The powers of Commissioner of Income Tax under Section 263 of the Act of 1961 are confined to examination of validity of the proceedings conducted by the Assessing Officer and the orders passed therein. Under Section 147 of the Act of 1961 the Assessing Officer examines and inquires about return submitted by the assessee. The return submitted under Section 147 is to be treated as same to the return submitted under Section 139 of the Act of 1961. The proceedings under Section 147 and any order passed therein can further be examined under Section 263 of the Act of 1961. In view of it, it is absolutely misconceived to say that once the proceedings of assessment and an order of assessment has been considered by the revisional authority i.e., the Commissioner of Income Tax no proceedings under Section 147 could have been initiated by the Assessing Officer. 19. The last contention of the Counsel for the petitioner is that the assessment made by the Assessing Officer for the assessment year 1988-89 was an agreed assessment, therefore, the principles of promissory estoppal estopes the Assessing Officer to proceed with reassessment under Section 147 of the Act of 1961. 20. This contention of the petitioner is also having no merit.
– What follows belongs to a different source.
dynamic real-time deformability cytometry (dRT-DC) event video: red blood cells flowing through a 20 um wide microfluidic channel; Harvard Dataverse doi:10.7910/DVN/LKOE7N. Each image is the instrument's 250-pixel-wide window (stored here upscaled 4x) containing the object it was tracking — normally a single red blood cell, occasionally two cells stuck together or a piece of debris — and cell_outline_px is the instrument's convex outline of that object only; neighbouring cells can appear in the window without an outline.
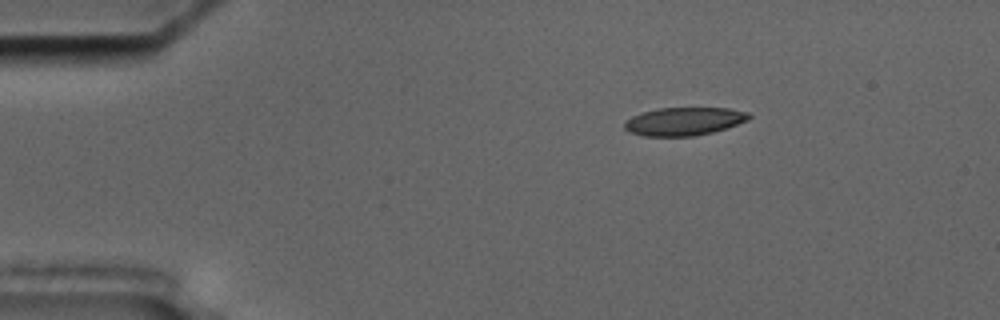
{"species": "common noctule bat (a hibernating species)", "species_latin": "Nyctalus noctula", "temperature_condition": "cold", "stored_images_in_passage": 47, "camera_frame_rate_fps": 3000, "um_per_image_px": 0.085, "animal": {"sex": "male", "body_mass_g": 17.5, "forearm_length_mm": 52.3}, "frame": {"image": 1, "passage_image": 1, "time_ms": 0.0, "image_size_px": [1000, 320], "cell_outline_px": [[752, 116], [748, 120], [712, 132], [692, 136], [644, 136], [628, 132], [624, 128], [624, 124], [632, 116], [644, 112], [660, 108], [728, 108], [748, 112]], "centroid_in_image_um": [58.14, 10.31], "position_along_channel_um": 26.9, "area_um2": 20.17}}
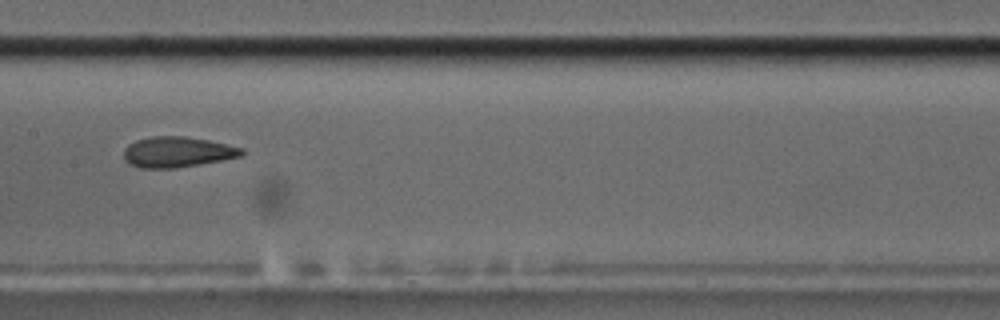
{"frame": {"image": 2, "passage_image": 20, "time_ms": 6.333, "image_size_px": [1000, 320], "cell_outline_px": [[244, 152], [240, 156], [220, 160], [176, 168], [140, 168], [128, 164], [124, 160], [124, 148], [128, 144], [136, 140], [148, 136], [184, 136], [208, 140], [244, 148]], "centroid_in_image_um": [15.01, 12.91], "position_along_channel_um": 192.4, "area_um2": 21.04}}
There is nothing on record on basis of which it can be said that the assessment made by the Assessing Officer for the year 1988-89 was an agreed assessment. The respondents in their reply to the writ petition in quite unambiguous terms denied the facts mentioned by the petitioner in the petition in this regard. Beside above, it is well settled that no estoppal operates against statute. 21. As a consequence of the discussion above, I am of the considered opinion that petition for writ is having no merit and, therefore, the same is hereby dismissed with cost which is quantified as Rs. 5,000/-.